Summary: [Regression in 3.0.2] Unable to read an Excel file
Product: POI Reporter: Laurent Poublan <lpoublan>
Component: HPSFAssignee: POI Developers List <dev>
Status: RESOLVED FIXED    
Severity: regression    
Priority: P2    
Version: unspecified   
Target Milestone: ---   
Hardware: All   
OS: All   
Attachments: xls file not readable with POI HSSF 3.0.2 (ok with 3.0.1)

Description Laurent Poublan 2008-02-07 08:46:06 UTC
Impossible to create an HSSFWorkbook from an excel file.
There is a StringIndexOutOfBoundsException in POIDocument.readProperties().
It worked with POI 3.0.1.

Here is the full stack trace:
Exception in thread "main" java.lang.StringIndexOutOfBoundsException: String
index out of range: 541934449
	at java.lang.String.checkBounds(String.java:372)
	at java.lang.String.<init>(String.java:404)
	at org.apache.poi.hpsf.Property.readDictionary(Property.java:257)
	at org.apache.poi.hpsf.Property.<init>(Property.java:153)
	at org.apache.poi.hpsf.Section.<init>(Section.java:291)
	at org.apache.poi.hpsf.PropertySet.init(PropertySet.java:454)
	at org.apache.poi.hpsf.PropertySet.<init>(PropertySet.java:249)
	at org.apache.poi.hpsf.PropertySetFactory.create(PropertySetFactory.java:61)
	at org.apache.poi.POIDocument.getPropertySet(POIDocument.java:97)
	at org.apache.poi.POIDocument.readProperties(POIDocument.java:77)
	at org.apache.poi.hssf.usermodel.HSSFWorkbook.<init>(HSSFWorkbook.java:171)
	at org.apache.poi.hssf.usermodel.HSSFWorkbook.<init>(HSSFWorkbook.java:148)
	at Test.<init>(Test.java:18)
	at Test.main(Test.java:38)
Comment 1 Laurent Poublan 2008-02-07 08:51:29 UTC
Created attachment 21493 [details]
xls file not readable with POI HSSF 3.0.2 (ok with 3.0.1)

To reproduce, simply try:
POIFSFileSystem fs=new POIFSFileSystem(new
FileInputStream("C:/temp/test.xls"));
new HSSFWorkbook(fs); // this line throws a StringIndexOutOfBoundsException
Comment 2 Nick Burch 2008-02-07 09:03:18 UTC
Hmm, no changes to org.apache.poi.hpsf.Property have been made since 2006, so
it's not anything obvious there 
Comment 3 Nick Burch 2008-02-07 09:13:57 UTC
I don't know if your document has a corrupt SummaryInformation stream, or if
there's a bug in the SummaryInformation stream parsing.

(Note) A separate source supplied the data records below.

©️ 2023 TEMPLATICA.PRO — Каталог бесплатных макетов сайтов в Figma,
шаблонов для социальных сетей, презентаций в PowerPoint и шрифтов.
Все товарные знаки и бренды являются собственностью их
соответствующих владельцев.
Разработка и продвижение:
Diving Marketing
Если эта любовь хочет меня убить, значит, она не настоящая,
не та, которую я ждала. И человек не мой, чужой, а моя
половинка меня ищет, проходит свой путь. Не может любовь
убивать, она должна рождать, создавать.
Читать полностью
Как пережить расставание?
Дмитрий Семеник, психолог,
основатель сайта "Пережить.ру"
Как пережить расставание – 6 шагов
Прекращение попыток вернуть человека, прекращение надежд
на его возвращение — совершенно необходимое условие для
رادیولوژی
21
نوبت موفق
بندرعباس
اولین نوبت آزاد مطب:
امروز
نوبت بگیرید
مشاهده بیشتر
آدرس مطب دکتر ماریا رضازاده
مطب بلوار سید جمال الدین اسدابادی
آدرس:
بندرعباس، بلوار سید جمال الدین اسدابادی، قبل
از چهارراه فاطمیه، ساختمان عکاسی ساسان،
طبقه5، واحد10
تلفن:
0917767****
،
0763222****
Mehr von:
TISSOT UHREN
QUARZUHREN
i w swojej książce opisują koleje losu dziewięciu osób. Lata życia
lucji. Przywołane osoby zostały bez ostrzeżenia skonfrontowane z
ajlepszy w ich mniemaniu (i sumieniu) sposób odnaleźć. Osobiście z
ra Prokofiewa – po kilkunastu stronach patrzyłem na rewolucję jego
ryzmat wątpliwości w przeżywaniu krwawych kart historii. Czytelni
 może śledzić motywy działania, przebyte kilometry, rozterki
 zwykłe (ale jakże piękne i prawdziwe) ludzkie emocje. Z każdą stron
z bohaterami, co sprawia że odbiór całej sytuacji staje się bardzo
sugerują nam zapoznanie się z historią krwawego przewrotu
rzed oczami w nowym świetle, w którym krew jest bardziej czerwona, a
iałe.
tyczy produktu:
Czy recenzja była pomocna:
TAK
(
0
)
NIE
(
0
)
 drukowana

I've added a disabled failing testcase for it to svn trunk, which can be a start
for someone to take a look at why the SummaryInformation isn't working.

(3.0.1 didn't do document metadata by default, but 3.0.2 does)
Comment 4 Josh Micich 2008-02-07 14:56:31 UTC
It seems that the method:
org.apache.poi.hpsf.Property.readDictionary(byte[], long, int, int)
is not exercised by any of the existing junits.

When comparing the execution flow of this bug with the successful test cases, 
divergence can be seen at line 151 of the constructor - 
org.apache.poi.hpsf.Property.Property(long, byte[], long, int, int)
For the sample spreadsheet, the Property constructor is invoked successfully 
19 times before this.id==0 and readDictionary() gets invoked.
Comment 5 Rainer Klute 2008-02-08 02:19:57 UTC
The properties are broken. Neither the Windows XP Explorer nor Excel are able to
show them. But at least they don't fail. I am going to implement the same
behaviour in HPSF.
Comment 6 Rainer Klute 2008-02-08 04:01:52 UTC
Fixed with revision 619765. HPSF now copes with a broken dictionary in Document
Summary Information streams. RuntimeExceptions that occured when trying to read
bogus data are now caught. Dictionary entries up to but not including the bogus
one are preserved, the rest is ignored.